The new rules have an impact on the argument of ethical codes because article 6 states the exemption from penal responsibility for which enterprises that demonstrate to have set and adopted, before the commission of the crime, efficient organizational and management models, able to prevent the illegal facts described above. This possibility has produced – in particular in Italian listed companies - a large diffusion of statements, generally called code of ethics, that describes admitted and forbidden behaviours according to what stated in Decree Law 231/2001.

The present research studies the codes of ethics realized and adopted by the Italian listed companies with the aim to investigate if that codes could be an expression of the behaviours in terms of “values” that guide the firm or if, rather, those codes are tightly connected and are due to the rules introduced by the Decree Law 231/2001.

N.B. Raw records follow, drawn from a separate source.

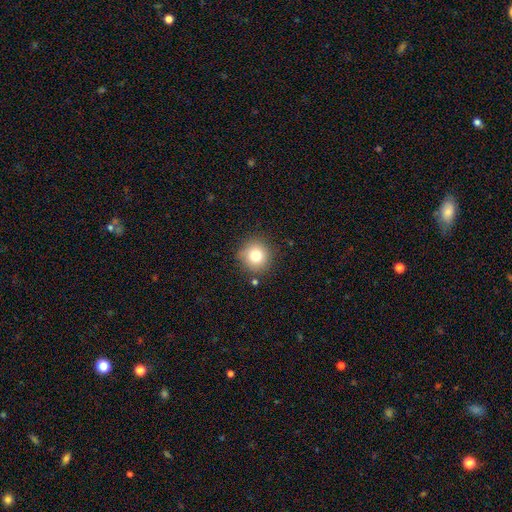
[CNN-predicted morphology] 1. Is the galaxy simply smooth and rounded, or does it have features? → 79% smooth, 12% star or artifact, 9% featured or disk.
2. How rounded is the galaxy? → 93% round, 6% in between, 1% cigar-shaped.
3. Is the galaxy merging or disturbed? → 85% none, 10% minor disturbance, 3% major disturbance, 3% merger.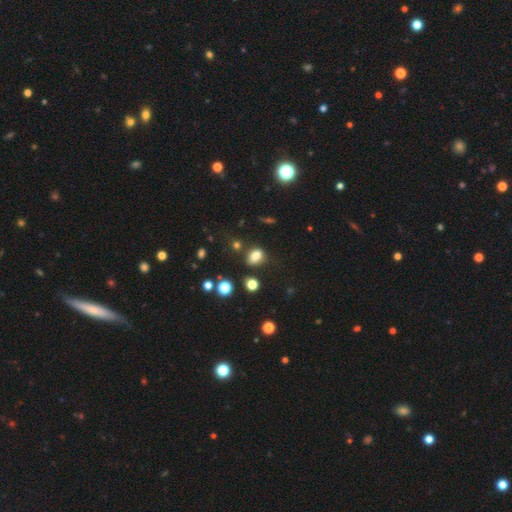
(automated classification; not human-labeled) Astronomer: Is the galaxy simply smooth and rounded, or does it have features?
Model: smooth — 79%.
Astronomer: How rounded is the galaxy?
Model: in between — 66%.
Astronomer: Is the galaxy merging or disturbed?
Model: none — 67%.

KEY WORDS: Business Ethics, Code of Ethics, Italian Listed Companies, Rules of Corporate Behaviour.

Introduction

Corporate code of ethics is an important tool for corporate governance that permits both to know the rules that inspire enterprise’s activity and its culture, both to introduce in enterprises specific organizational mechanisms that consider business ethic as a fundamental element of development strategies of enterprises (Brooks, 1989; Schwartz, 2004; Rodriguez-Dominguez et al., 2009; Van Zolingen and Honders, 2010). The code offers a synthetic view of the set of moral and philosophical reflections applicable to economic issues, first of all regarding stakeholders’ awareness of the need to rethink, redefining and point out ethic values that influence business attitude, in order to individuate the behaviour to have in business and to specify an explicit, well known and shared definition of ethic and social responsibilities of the people that is engaged in enterprise’s actions.

The role of corporate codes of ethics as modes of formal organizational discussion is confirmed by several studies that have examined codes in order to increase understanding of their terms, content, purpose, function, and effects (Canary and Jennings, 2008; see e.g., Adams et al., 2001; Carasco and Singh, 2003; Cassell et al., 1997; Farrell and Farrell, 1998; Gaumnitz and Lere, 2004; Lere and Gaumnitz, 2003; Schwartz, 2001; Stevens et al., 2005; Valentine and Barnett, 2002).

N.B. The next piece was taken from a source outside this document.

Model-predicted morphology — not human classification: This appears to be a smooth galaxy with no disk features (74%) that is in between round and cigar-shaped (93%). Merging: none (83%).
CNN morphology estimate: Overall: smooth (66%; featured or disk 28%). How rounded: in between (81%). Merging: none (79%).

The purpose of corporate code of ethics is to be an instrument that regulates business choices, and to outline how employees ought to act in certain situations and how to manage the relationships between external stakeholders and enterprise itself (Kaptein and Schwartz 2008).

The fair representation of the principles that move the economic choices allow to obstruct illegal behaviour committed by who works in the firm using the name of the company.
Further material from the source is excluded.